Rewrite these records with "label" replaced by "category", leaving everything else the same and omitting the pictures.
----------
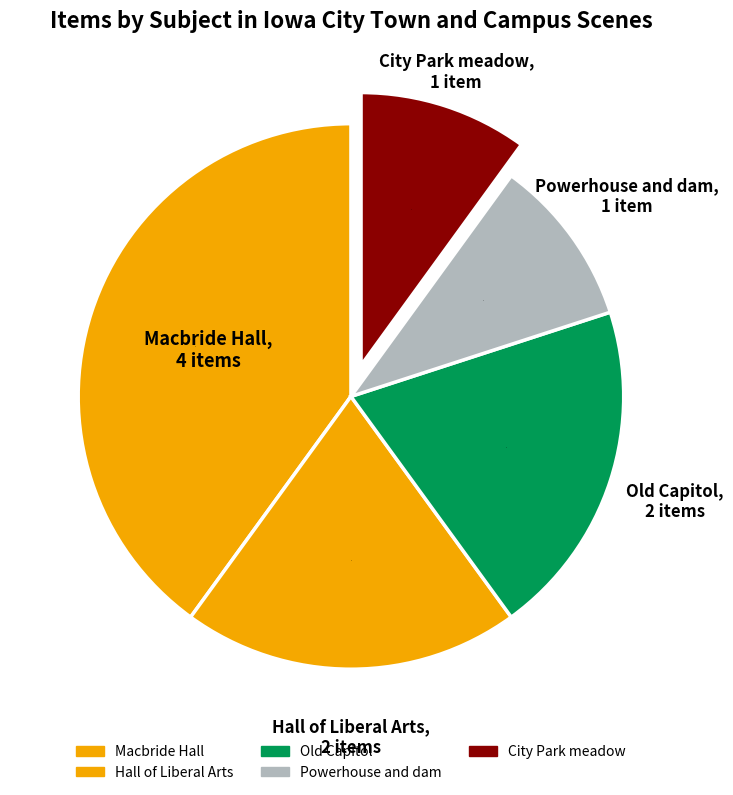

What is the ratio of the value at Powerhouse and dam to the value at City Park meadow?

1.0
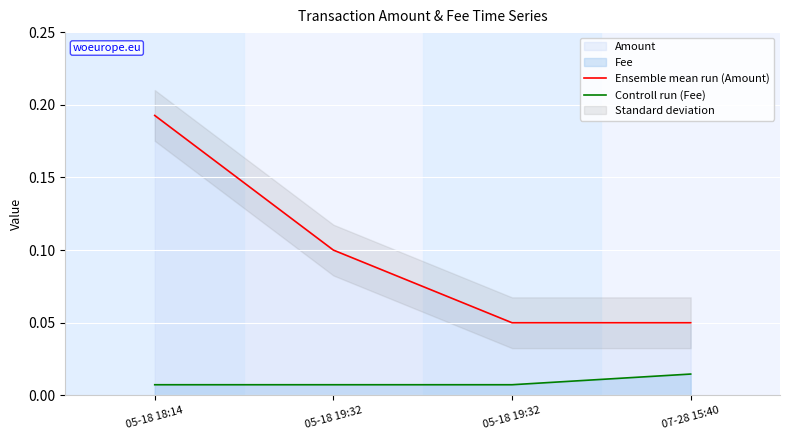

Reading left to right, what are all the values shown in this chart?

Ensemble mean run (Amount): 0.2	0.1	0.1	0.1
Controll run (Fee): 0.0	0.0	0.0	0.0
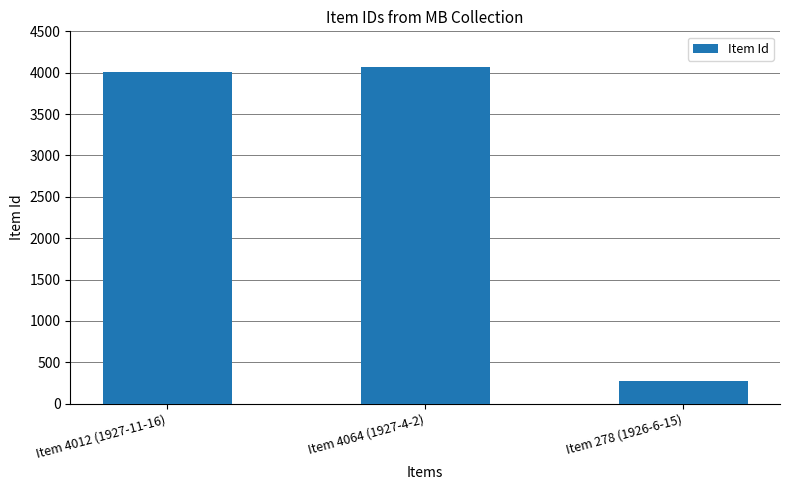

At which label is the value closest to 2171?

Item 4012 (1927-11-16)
----------
WRITTEN RESPONSE ->
What is the ratio of the value at Powerhouse and dam to the value at City Park meadow?

1.0

Reading left to right, what are all the values shown in this chart?

Ensemble mean run (Amount): 0.2	0.1	0.1	0.1
Controll run (Fee): 0.0	0.0	0.0	0.0

At which category is the value closest to 2171?

Item 4012 (1927-11-16)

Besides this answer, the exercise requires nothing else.